### AIM OF THE TASK
Filter these records by the string "because", copying each line that holds it.

+--

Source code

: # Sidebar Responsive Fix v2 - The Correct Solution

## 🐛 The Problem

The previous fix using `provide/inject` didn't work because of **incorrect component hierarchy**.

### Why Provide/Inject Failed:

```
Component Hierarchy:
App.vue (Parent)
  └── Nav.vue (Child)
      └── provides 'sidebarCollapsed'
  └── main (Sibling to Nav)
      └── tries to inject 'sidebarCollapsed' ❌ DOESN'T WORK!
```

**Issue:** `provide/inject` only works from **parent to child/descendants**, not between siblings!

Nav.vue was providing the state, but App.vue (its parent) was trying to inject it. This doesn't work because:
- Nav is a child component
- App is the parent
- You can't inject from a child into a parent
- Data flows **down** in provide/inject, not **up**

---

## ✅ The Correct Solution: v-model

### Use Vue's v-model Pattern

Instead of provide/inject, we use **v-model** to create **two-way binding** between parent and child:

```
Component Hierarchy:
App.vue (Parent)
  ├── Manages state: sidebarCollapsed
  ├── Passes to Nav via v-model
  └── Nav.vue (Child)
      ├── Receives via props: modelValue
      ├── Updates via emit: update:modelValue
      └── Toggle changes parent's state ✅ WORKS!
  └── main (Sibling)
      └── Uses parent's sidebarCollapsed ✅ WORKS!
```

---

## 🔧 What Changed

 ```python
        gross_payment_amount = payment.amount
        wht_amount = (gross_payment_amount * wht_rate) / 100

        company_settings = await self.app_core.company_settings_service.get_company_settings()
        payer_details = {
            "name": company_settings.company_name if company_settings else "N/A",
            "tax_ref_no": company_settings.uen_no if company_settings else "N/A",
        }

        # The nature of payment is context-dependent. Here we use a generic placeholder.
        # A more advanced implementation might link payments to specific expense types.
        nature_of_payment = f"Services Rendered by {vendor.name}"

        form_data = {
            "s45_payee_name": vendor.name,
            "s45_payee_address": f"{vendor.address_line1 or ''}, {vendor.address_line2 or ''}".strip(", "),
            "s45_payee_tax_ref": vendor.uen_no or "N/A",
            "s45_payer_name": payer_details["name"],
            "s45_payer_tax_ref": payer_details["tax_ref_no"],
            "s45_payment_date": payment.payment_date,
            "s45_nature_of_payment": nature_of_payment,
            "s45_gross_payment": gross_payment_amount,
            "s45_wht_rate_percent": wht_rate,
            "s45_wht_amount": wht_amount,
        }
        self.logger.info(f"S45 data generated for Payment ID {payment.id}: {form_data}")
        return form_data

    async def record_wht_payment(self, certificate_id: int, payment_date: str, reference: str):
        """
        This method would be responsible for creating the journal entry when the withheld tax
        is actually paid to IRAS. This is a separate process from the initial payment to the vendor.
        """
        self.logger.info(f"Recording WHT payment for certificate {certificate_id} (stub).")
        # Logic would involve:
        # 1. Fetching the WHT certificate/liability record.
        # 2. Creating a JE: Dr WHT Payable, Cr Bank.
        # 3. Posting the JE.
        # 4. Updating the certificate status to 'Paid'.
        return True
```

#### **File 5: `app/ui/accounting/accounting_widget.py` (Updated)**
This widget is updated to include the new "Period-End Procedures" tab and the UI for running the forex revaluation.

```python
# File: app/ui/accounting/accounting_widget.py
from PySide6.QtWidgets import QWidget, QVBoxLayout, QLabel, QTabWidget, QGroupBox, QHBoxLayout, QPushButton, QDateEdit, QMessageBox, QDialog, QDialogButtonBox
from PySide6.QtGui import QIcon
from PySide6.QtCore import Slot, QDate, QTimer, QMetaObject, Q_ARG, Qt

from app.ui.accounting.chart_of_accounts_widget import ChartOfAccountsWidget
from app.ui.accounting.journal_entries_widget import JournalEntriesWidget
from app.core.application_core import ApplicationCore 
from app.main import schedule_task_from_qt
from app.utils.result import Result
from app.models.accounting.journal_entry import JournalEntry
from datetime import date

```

+--

### ANSWER FOR THE TASK
The previous fix using `provide/inject` didn't work because of **incorrect component hierarchy**.
Nav.vue was providing the state, but App.vue (its parent) was trying to inject it. This doesn't work because:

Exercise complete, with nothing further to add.